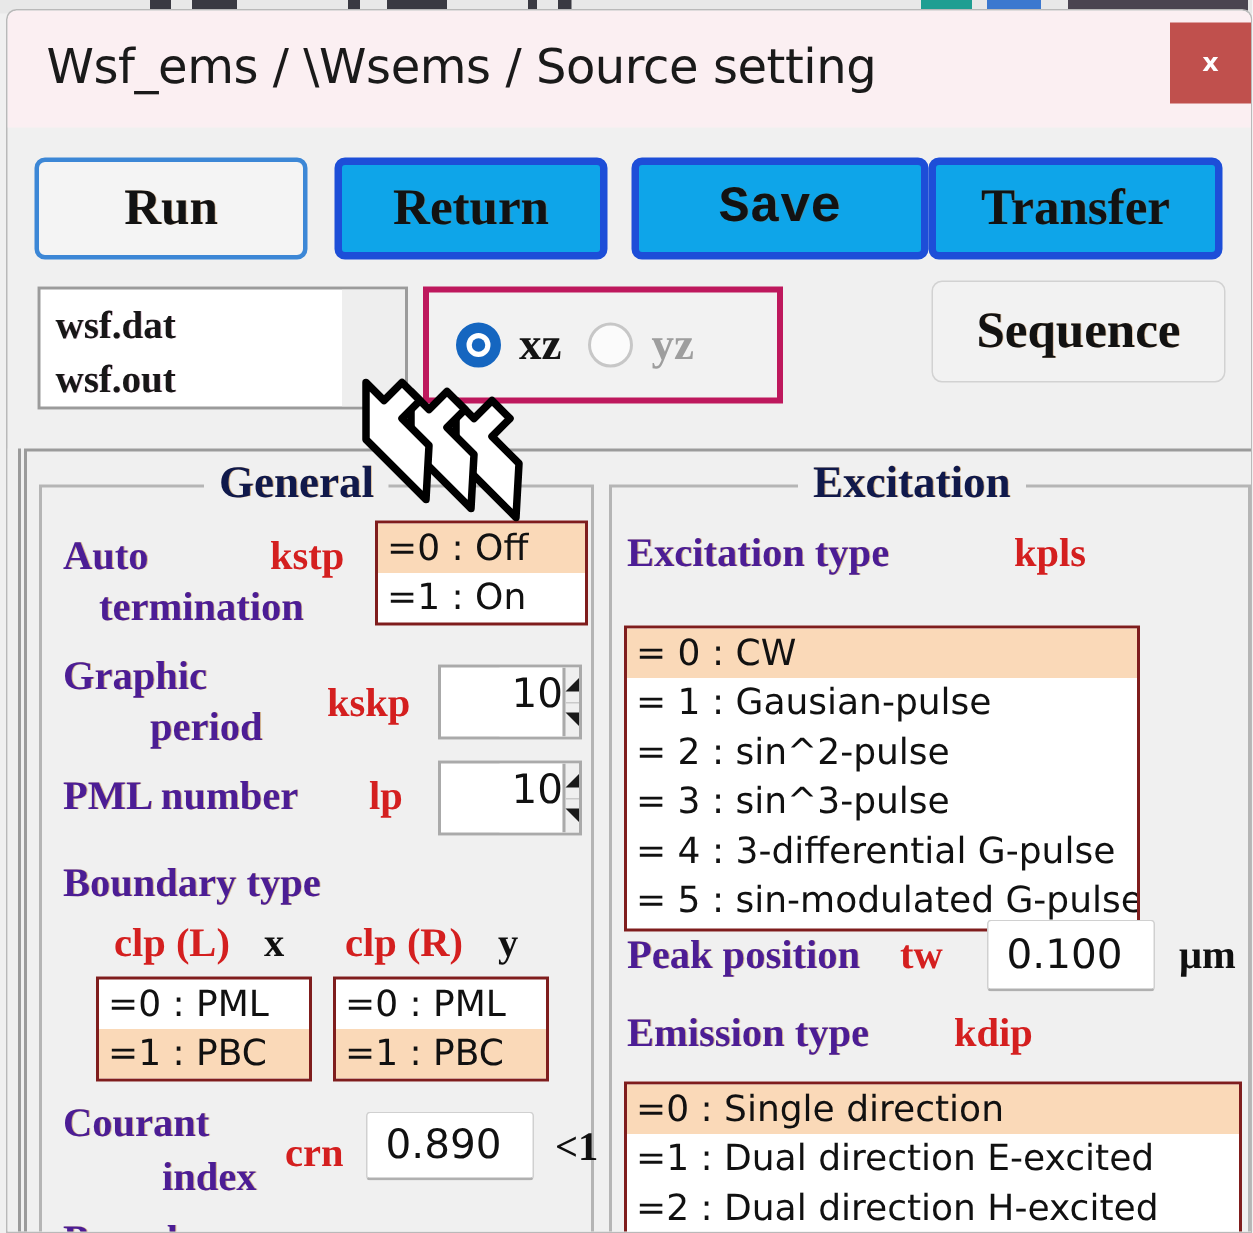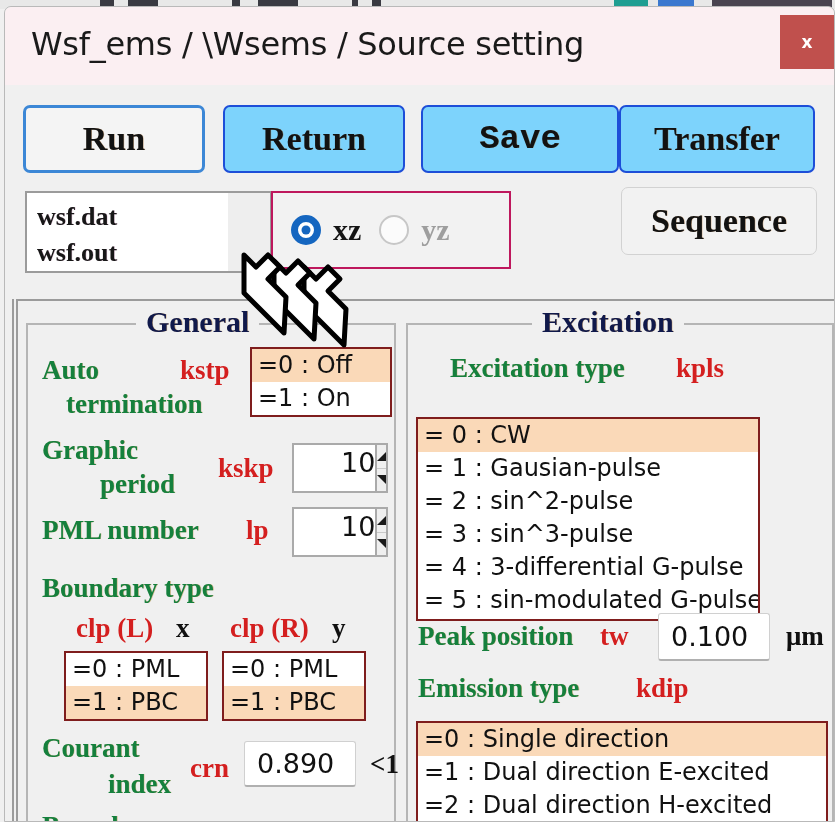"Return" .tbtn { background: #7dd3fc -> #0ea5e9; border: 2px solid #1d4ed8 -> 5px solid #1d4ed8 }
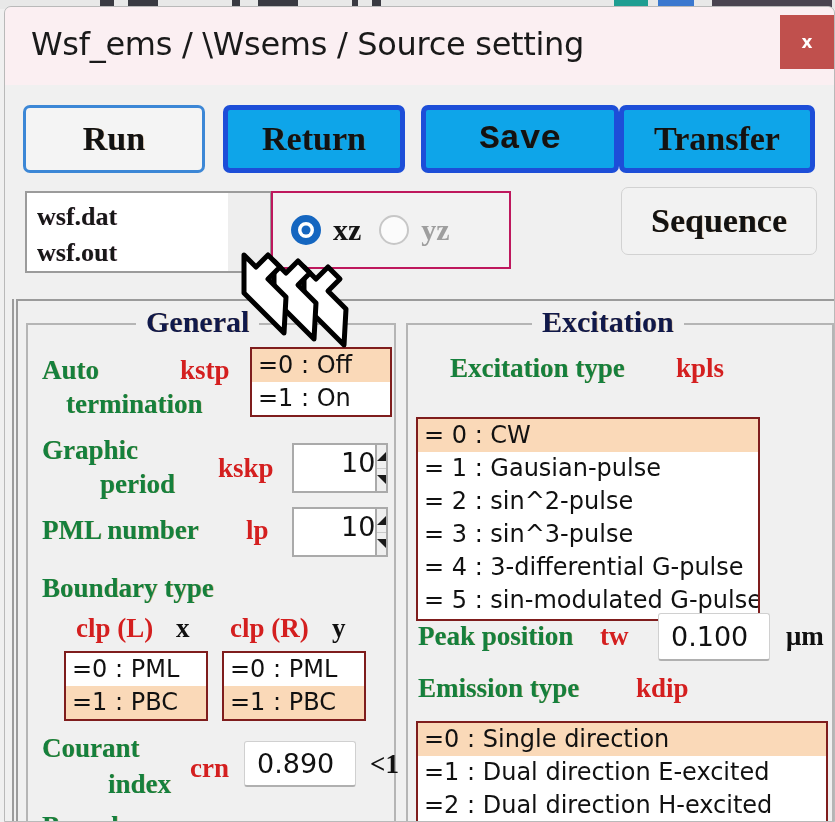"xz" .planebox { border: 2px solid #be185d -> 4px solid #be185d; left: 266px -> 277px }
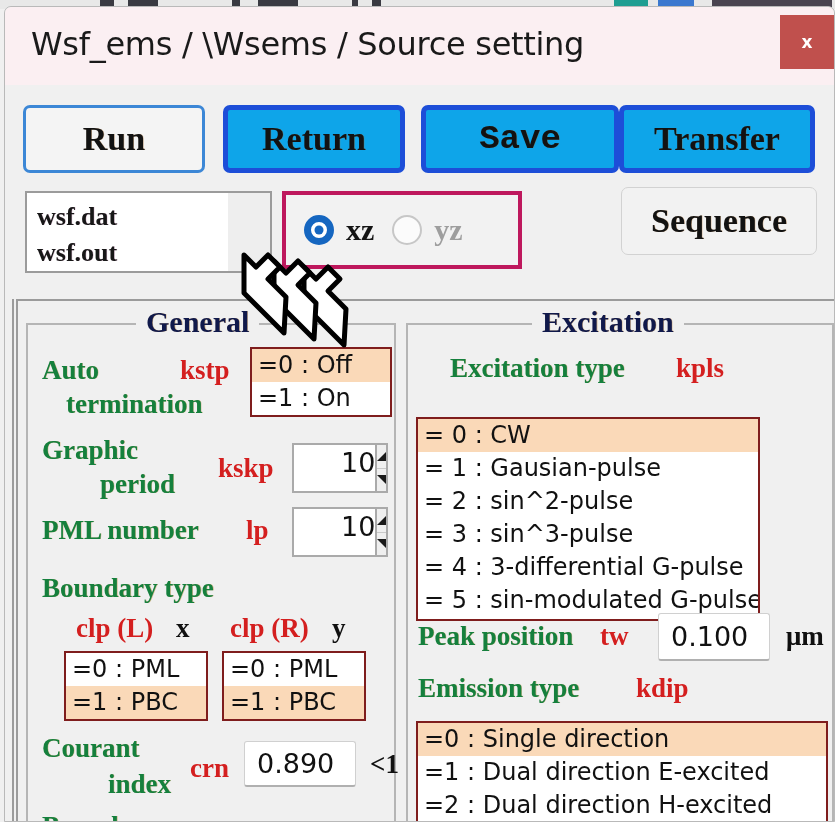"Auto" .lbl { color: #15803d -> #4c1d95 }
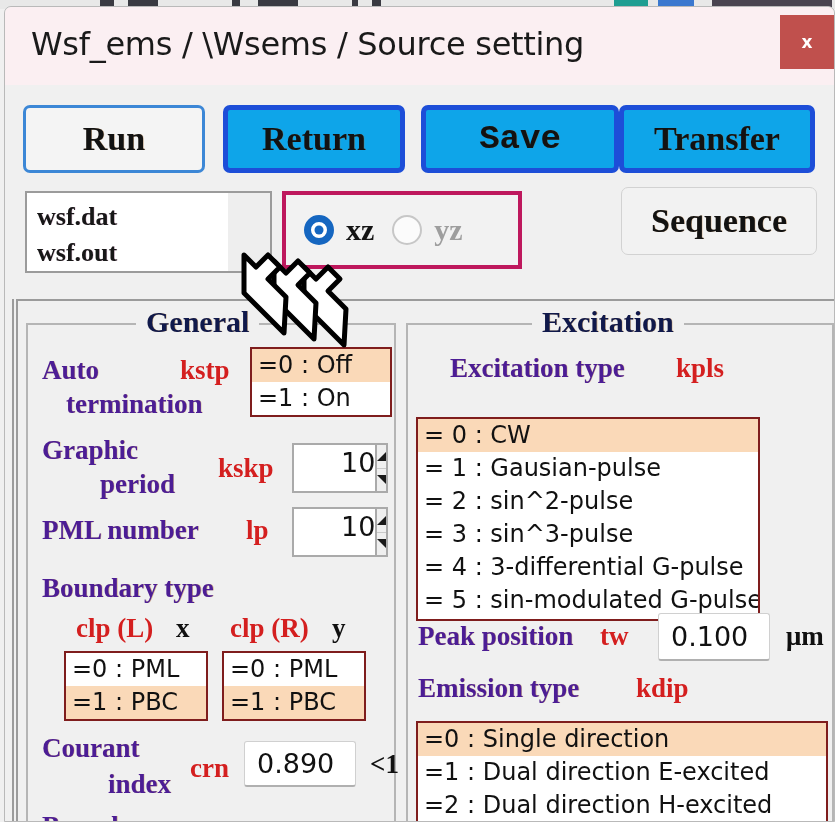"Excitation type" div.lbl { margin-left: 32px -> none }
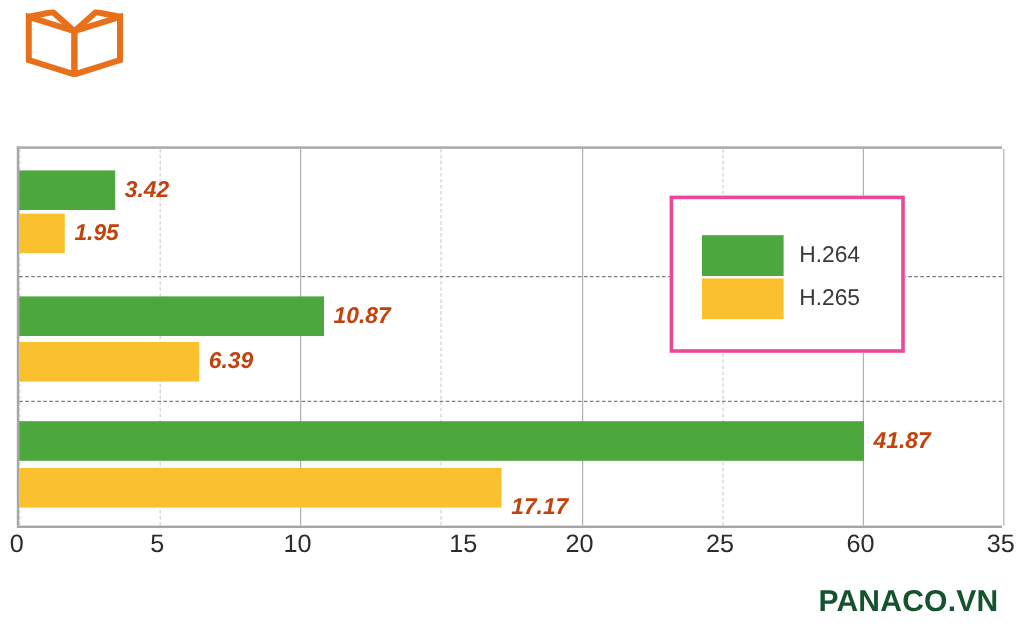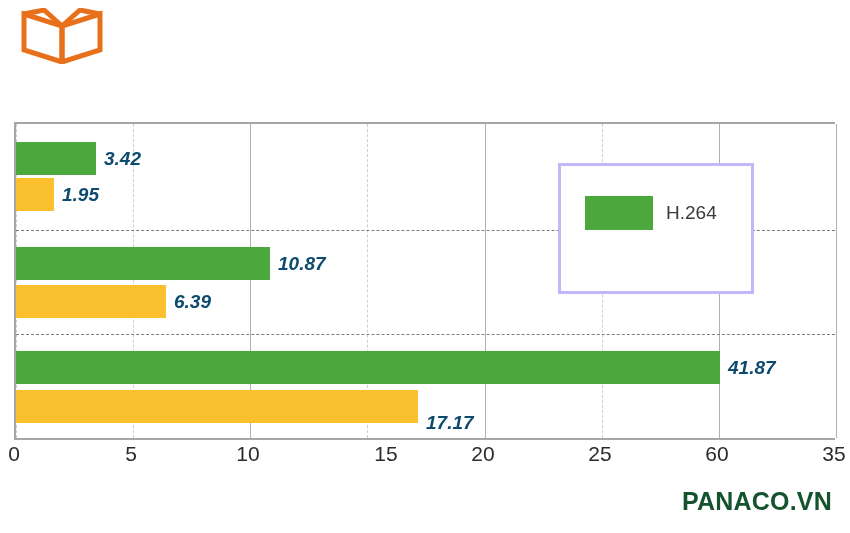"3.42" .bar-value { color: #0c4a6e -> #c2410c }
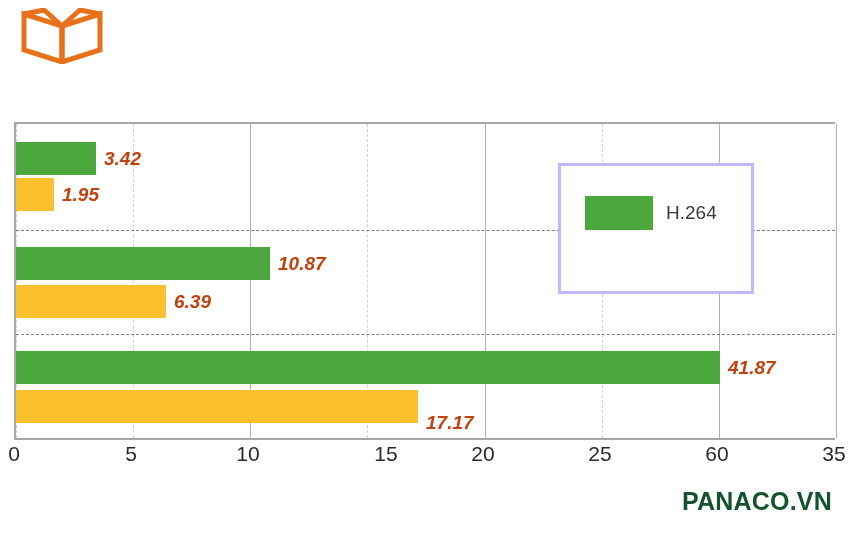"H.264" #chart-legend { border: 3px solid #c4b5fd -> 3px solid #ec4899 }
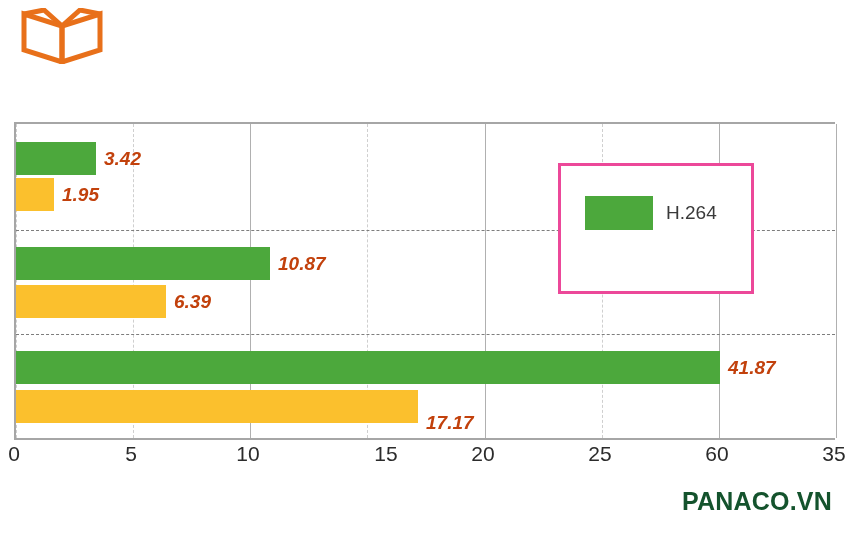"H.265" div.legend-item { html: none -> <div> <span></span> <span>H.265</span> </div> }
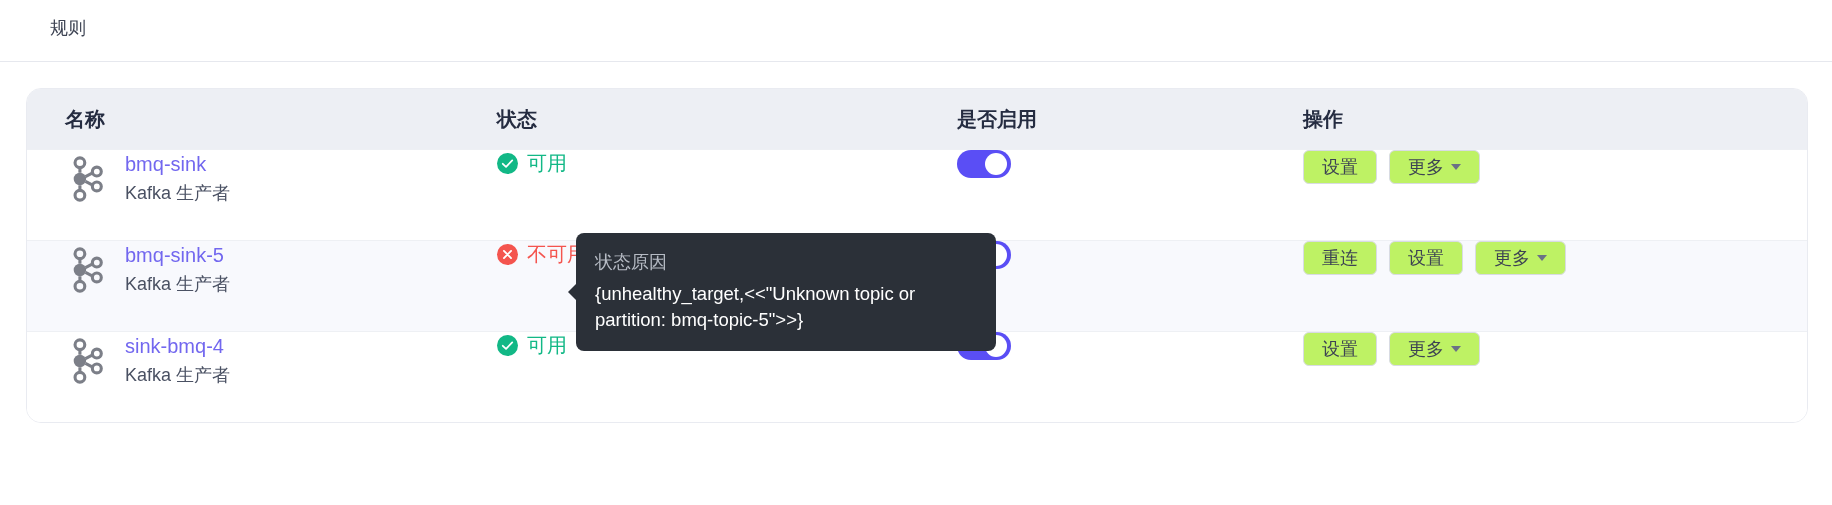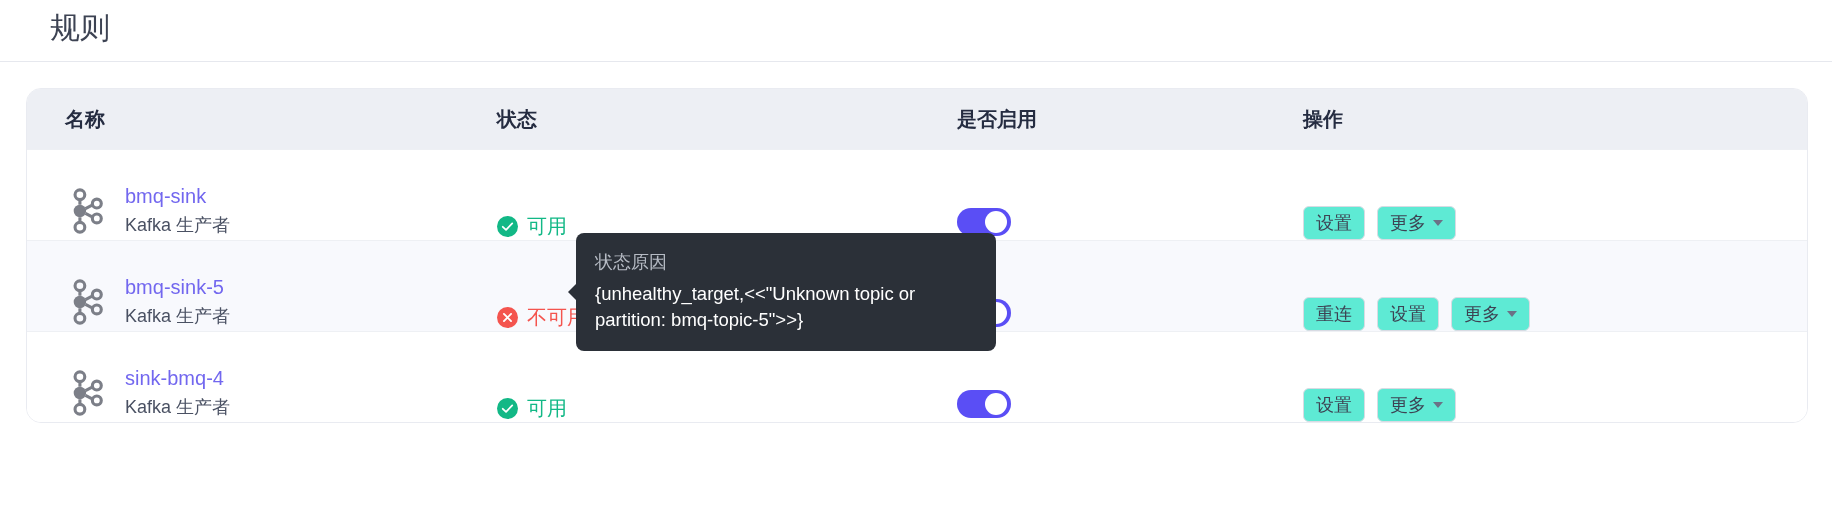"规则" .tab { font-size: 30px -> 18px }
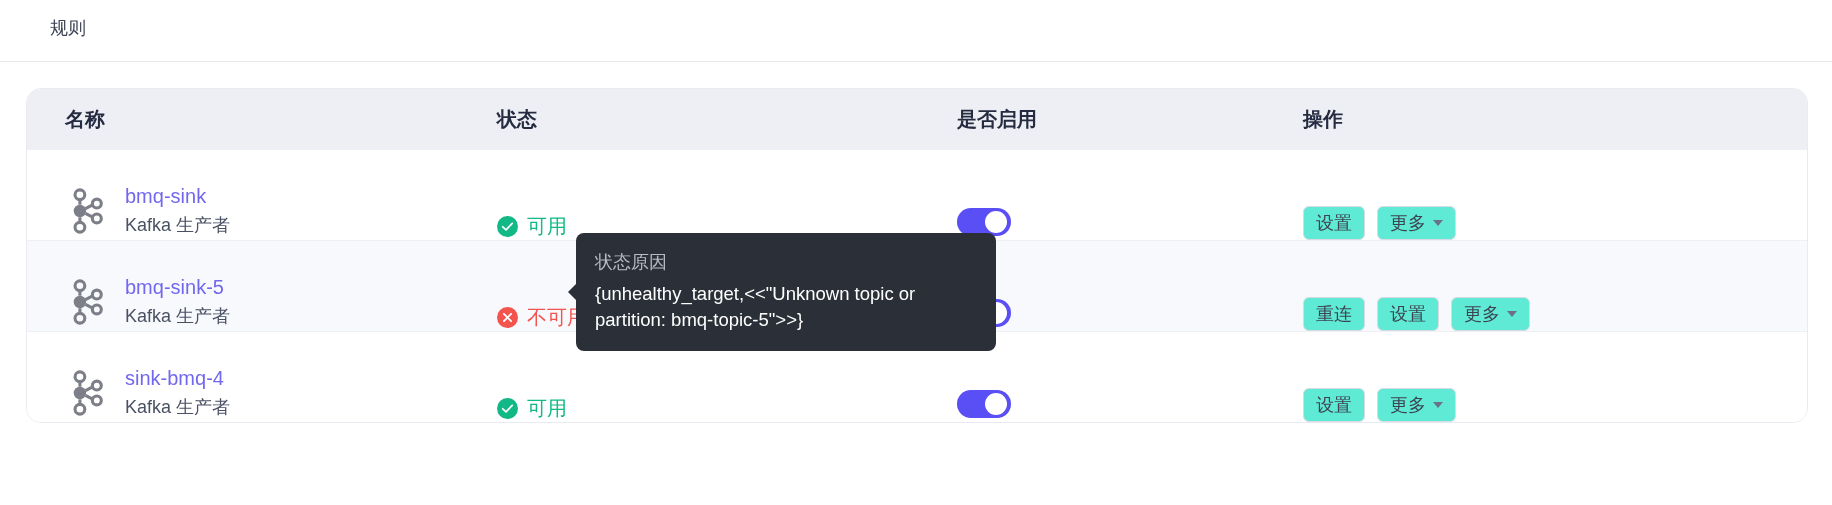"bmq-sink" .trow { align-items: flex-end -> flex-start }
• • • • •
Retype, please, exactly the lines that begin with the one containing "html: none ->" and end at the last line of the entries above, both included, leaving out pictures.

"H.265" div.legend-item { html: none -> <div> <span></span> <span>H.265</span> </div> }
"规则" .tab { font-size: 30px -> 18px }
"bmq-sink" .trow { align-items: flex-end -> flex-start }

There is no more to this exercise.